- [Exercise]: Which lines in the listing below contain the word "page"? Copy each one.

• • • •

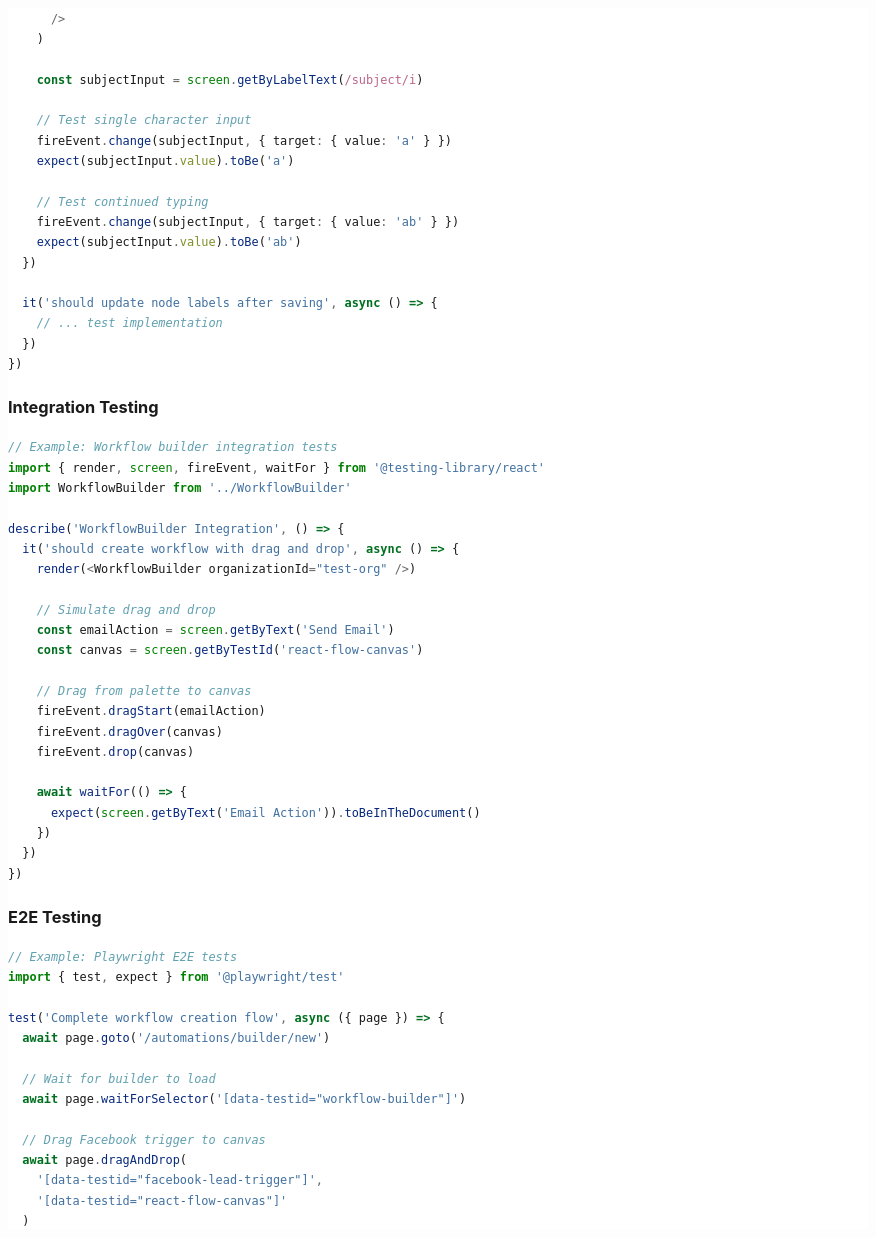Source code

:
 ```typescript
      />
    )

    const subjectInput = screen.getByLabelText(/subject/i)
    
    // Test single character input
    fireEvent.change(subjectInput, { target: { value: 'a' } })
    expect(subjectInput.value).toBe('a')
    
    // Test continued typing
    fireEvent.change(subjectInput, { target: { value: 'ab' } })
    expect(subjectInput.value).toBe('ab')
  })

  it('should update node labels after saving', async () => {
    // ... test implementation
  })
})
```

### Integration Testing

```typescript
// Example: Workflow builder integration tests
import { render, screen, fireEvent, waitFor } from '@testing-library/react'
import WorkflowBuilder from '../WorkflowBuilder'

describe('WorkflowBuilder Integration', () => {
  it('should create workflow with drag and drop', async () => {
    render(<WorkflowBuilder organizationId="test-org" />)
    
    // Simulate drag and drop
    const emailAction = screen.getByText('Send Email')
    const canvas = screen.getByTestId('react-flow-canvas')
    
    // Drag from palette to canvas
    fireEvent.dragStart(emailAction)
    fireEvent.dragOver(canvas)
    fireEvent.drop(canvas)
    
    await waitFor(() => {
      expect(screen.getByText('Email Action')).toBeInTheDocument()
    })
  })
})
```

### E2E Testing

```typescript
// Example: Playwright E2E tests
import { test, expect } from '@playwright/test'

test('Complete workflow creation flow', async ({ page }) => {
  await page.goto('/automations/builder/new')
  
  // Wait for builder to load
  await page.waitForSelector('[data-testid="workflow-builder"]')
  
  // Drag Facebook trigger to canvas
  await page.dragAndDrop(
    '[data-testid="facebook-lead-trigger"]',
    '[data-testid="react-flow-canvas"]'
  )
```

• • • •

- [Response to this exercise]:
test('Complete workflow creation flow', async ({ page }) => {
  await page.goto('/automations/builder/new')
  await page.waitForSelector('[data-testid="workflow-builder"]')
  await page.dragAndDrop(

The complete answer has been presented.